By ZOU SHUO | CHINA DAILY | Updated: 2022-10-06 07:04

Pupils in Huzhou, Zhejiang province, use folding desks and chairs for lunch break in June. [Photo/CFP]

One of the most exciting times for 7-year-old Zhang Ruoyun during weekdays is at midday, when she waits for classroom chairs to turn into loungers for her to take a nap.

At around 12:30 pm, her teachers instruct Ruoyun to adjust her desk, pull back her chair into a reclining lounger, and pull out a small quilt she brought from her home to enjoy an hour's nap at her lunch break.

"It has been great. I do not have to take a noon nap by resting my head on the desk," she said.

A second grader at Chunguang Primary School in Handan, Hebei province, Ruoyun said she finds the whole process of adjusting her chair and desk a delight.

Wang Huixiao, Ruoyun's mother, said her daughter's school started to introduce the "lying-down napping project "last year and parents and students have welcomed the initiative.

Ruoyun had developed the habit of taking a comfortable nap in kindergarten, so after she started first grade, she had a difficult time adjusting to napping on her desk, Wang said.

"My daughter told me that she felt numbness in her arms and legs afterwards. I think it was bad for spinal development and affected the quality of her sleep," she said.

Her teacher also said that Ruoyun used to doze off during classes in the afternoon, and sometimes she also fell asleep while doing homework at night, Wang said.

She started to pick her daughter up at noon so she could get some quality rest at home during the break. However, given that both Wang and her husband work, picking up Ruoyun twice every day was a challenge for the family.

Zhu Fangfang, the mother of a third-grade student at the school, said her son also liked the new sleep initiative a lot.

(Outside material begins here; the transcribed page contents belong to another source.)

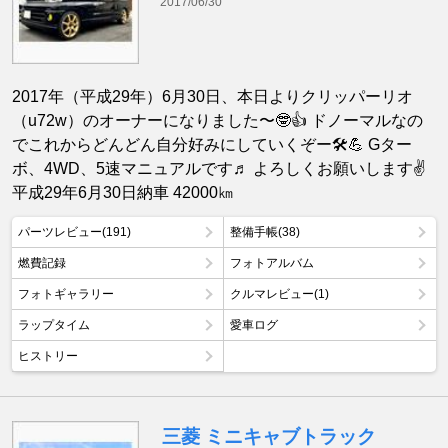
2017/06/30
2017年（平成29年）6月30日、本日よりクリッパーリオ
（u72w）のオーナーになりました〜🤓👍 ドノーマルなの
でこれからどんどん自分好みにしていくぞー🛠💪 Gター
ボ、4WD、5速マニュアルです♬ よろしくお願いします✌️
平成29年6月30日納車 42000㎞
パーツレビュー(191)
整備手帳(38)
燃費記録
フォトアルバム
フォトギャラリー
クルマレビュー(1)
ラップタイム
愛車ログ
ヒストリー
三菱 ミニキャブトラック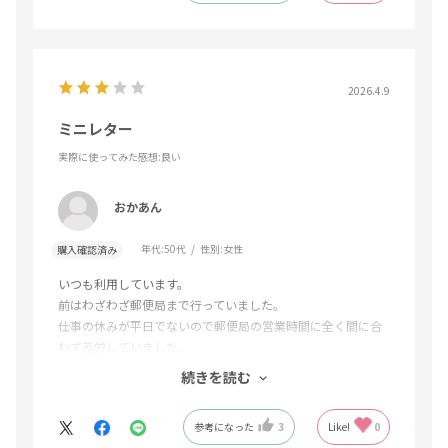
2026.4.9
ミニレター
実際に使ってみた感想
:良い
おかあん
年代:
50代
性別:
女性
購入確認済み
いつも利用しています。
前はわざわざ郵便局まで行っていました。
仕事の休みが平日でないので郵便局の営業時間に全く間に合
わず苦労していました。
続きを読む
発送いただくまでが長いので、在庫が無くならないように計
画的に注文しなくてはなりません。
参考になった
3
Like!
0
うっかり忘れてしまうと本当に焦ります。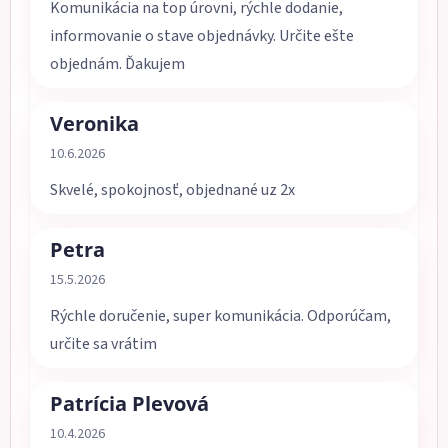
Komunikácia na top úrovni, rýchle dodanie,
informovanie o stave objednávky. Určite ešte
objednám. Ďakujem
Veronika
Hodnotenie obchodu je 5 z 5 hviezdičiek.
10.6.2026
Skvelé, spokojnosť, objednané uz 2x
Petra
Hodnotenie obchodu je 5 z 5 hviezdičiek.
15.5.2026
Rýchle doručenie, super komunikácia. Odporúčam,
určite sa vrátim
Patrícia Plevová
Hodnotenie obchodu je 5 z 5 hviezdičiek.
10.4.2026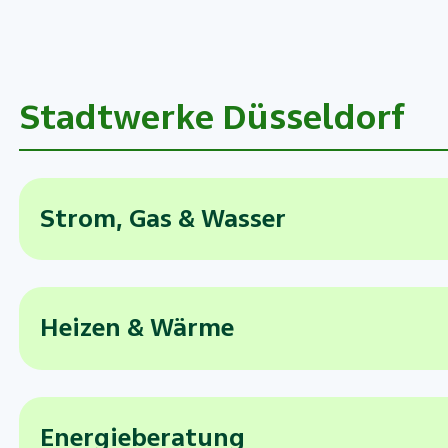
Stadtwerke Düsseldorf
Strom, Gas & Wasser
Heizen & Wärme
Energieberatung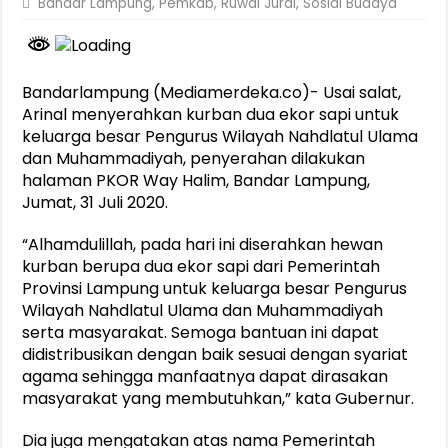
Bandar Lampung
,
Pemkab
,
Ruwai Jurai
,
Sosial Budaya
Bandarlampung (Mediamerdeka.co)- Usai salat,
Arinal menyerahkan kurban dua ekor sapi untuk
keluarga besar Pengurus Wilayah Nahdlatul Ulama
dan Muhammadiyah, penyerahan dilakukan
halaman PKOR Way Halim, Bandar Lampung,
Jumat, 31 Juli 2020.
“Alhamdulillah, pada hari ini diserahkan hewan
kurban berupa dua ekor sapi dari Pemerintah
Provinsi Lampung untuk keluarga besar Pengurus
Wilayah Nahdlatul Ulama dan Muhammadiyah
serta masyarakat. Semoga bantuan ini dapat
didistribusikan dengan baik sesuai dengan syariat
agama sehingga manfaatnya dapat dirasakan
masyarakat yang membutuhkan,” kata Gubernur.
Dia juga mengatakan atas nama Pemerintah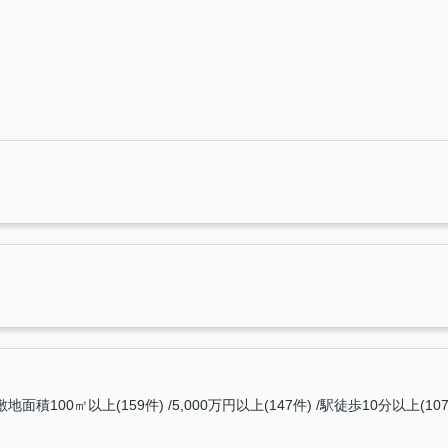
敷地面積100㎡以上(159件)
5,000万円以上(147件)
駅徒歩10分以上(107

"We do not have time to pick him up at noon, so he had to eat lunch at the school and sleep on his desk," Zhu said. "It is very hard to expect little boys to sleep well in such an uncomfortable position."

After the school introduced the new initiative, her son brought his favorite pillow to school. Naptime with his classmates has become one of his favorite times of day, she added.

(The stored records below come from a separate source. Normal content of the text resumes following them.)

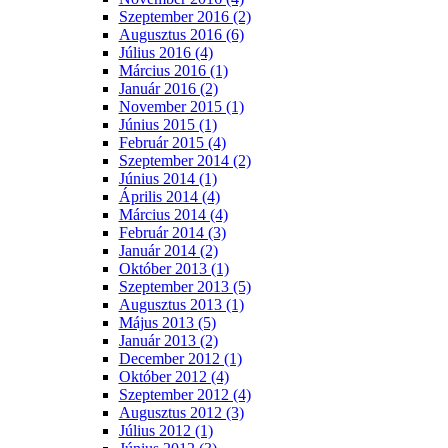
Szeptember 2016 (2)
Augusztus 2016 (6)
Július 2016 (4)
Március 2016 (1)
Január 2016 (2)
November 2015 (1)
Június 2015 (1)
Február 2015 (4)
Szeptember 2014 (2)
Június 2014 (1)
Április 2014 (4)
Március 2014 (4)
Február 2014 (3)
Január 2014 (2)
Október 2013 (1)
Szeptember 2013 (5)
Augusztus 2013 (1)
Május 2013 (5)
Január 2013 (2)
December 2012 (1)
Október 2012 (4)
Szeptember 2012 (4)
Augusztus 2012 (3)
Július 2012 (1)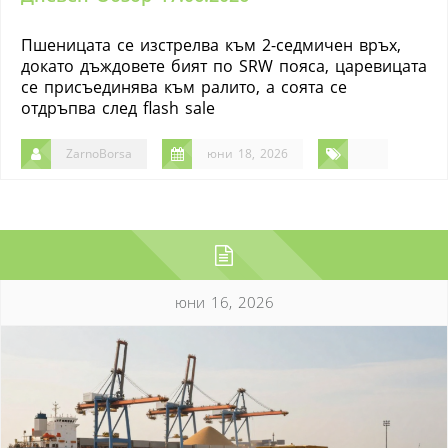
Пшеницата се изстрелва към 2-седмичен връх,
докато дъждовете бият по SRW пояса, царевицата
се присъединява към ралито, а соята се
отдръпва след flash sale
ZarnoBorsa
юни 18, 2026
юни 16, 2026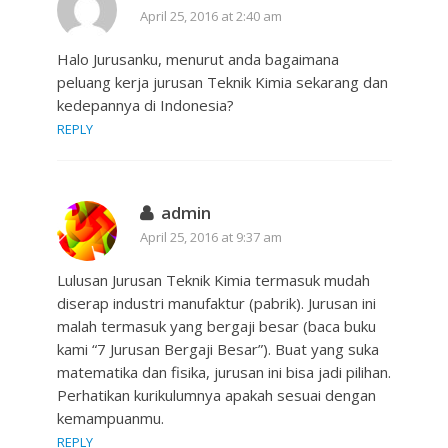
April 25, 2016 at 2:40 am
Halo Jurusanku, menurut anda bagaimana
peluang kerja jurusan Teknik Kimia sekarang dan
kedepannya di Indonesia?
REPLY
admin
April 25, 2016 at 9:37 am
Lulusan Jurusan Teknik Kimia termasuk mudah
diserap industri manufaktur (pabrik). Jurusan ini
malah termasuk yang bergaji besar (baca buku
kami “7 Jurusan Bergaji Besar”). Buat yang suka
matematika dan fisika, jurusan ini bisa jadi pilihan.
Perhatikan kurikulumnya apakah sesuai dengan
kemampuanmu.
REPLY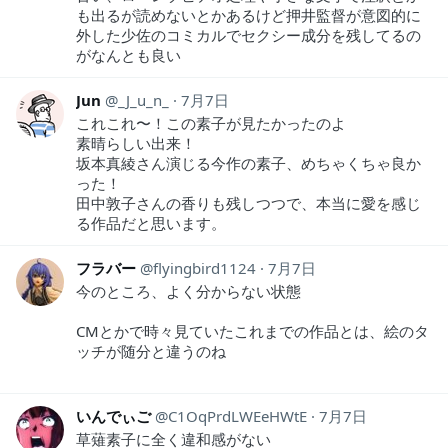
も出るが読めないとかあるけど押井監督が意図的に
外した少佐のコミカルでセクシー成分を残してるの
がなんとも良い
Jun
_J_u_n_
7月7日
これこれ〜！この素子が見たかったのよ
素晴らしい出来！
坂本真綾さん演じる今作の素子、めちゃくちゃ良か
った！
田中敦子さんの香りも残しつつで、本当に愛を感じ
る作品だと思います。
フラバー
flyingbird1124
7月7日
今のところ、よく分からない状態
CMとかで時々見ていたこれまでの作品とは、絵のタ
ッチが随分と違うのね
いんでぃご
C1OqPrdLWEeHWtE
7月7日
草薙素子に全く違和感がない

Hao Yufang, the vice-principal, said the school bought the adjustable chairs and tables online. The costs were covered by local education authorities.

Aside from students waking up with neck and arm stiffness under the old system, she said that since students had trouble falling asleep, they would sometimes chat with each other, interrupting naptime and keeping many from resting adequately.

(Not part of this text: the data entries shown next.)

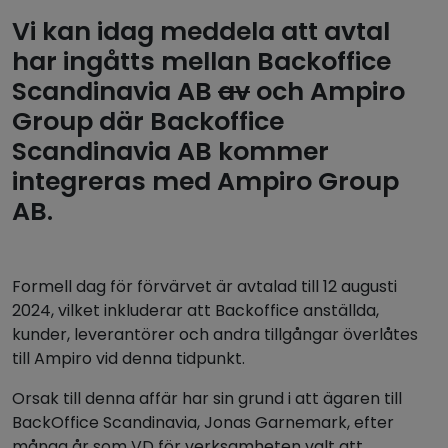
Vi kan idag meddela att avtal
har ingåtts mellan Backoffice
Scandinavia AB
av
och Ampiro
Group där Backoffice
Scandinavia AB kommer
integreras med Ampiro Group
AB.
Formell dag för förvärvet är avtalad till 12 augusti
2024, vilket inkluderar att Backoffice anställda,
kunder, leverantörer och andra tillgångar överlåtes
till Ampiro vid denna tidpunkt.
Orsak till denna affär har sin grund i att ägaren till
BackOffice Scandinavia, Jonas Garnemark, efter
många år som VD för verksamheten valt att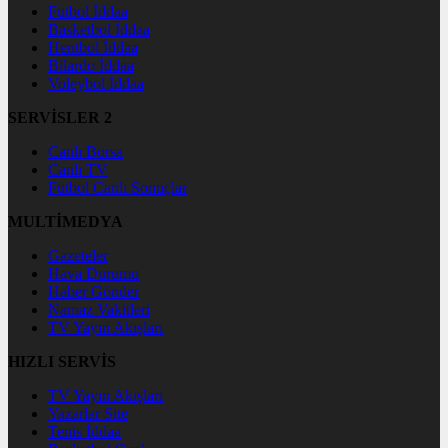
Futbol İddaa
Basketbol İddaa
Hentbol İddaa
Bilardo İddaa
Voleybol İddaa
SERVİSLER 2
Canlı Borsa
Canlı TV
Futbol Canlı Sonuçlar
MULTİMEDYA
Gazeteler
Hava Durumu
Haber Gönder
Namaz Vakitleri
TV Yayın Akışları
HIZLI SERVİS
TV Yayın Akışları
Yazarlar Site
Tenis İddaa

Now, being able to lie down to nap, students have enjoyed better quality of sleep and are more energetic in the afternoon, she said.

A teacher at the school posted videos of students adjusting the tables and chairs on the short-video site Douyin, which led to online praise for the school's sleep initiative.

"Hope all schools will use this kind of chairs and tables so students get a nice nap," said one commenter.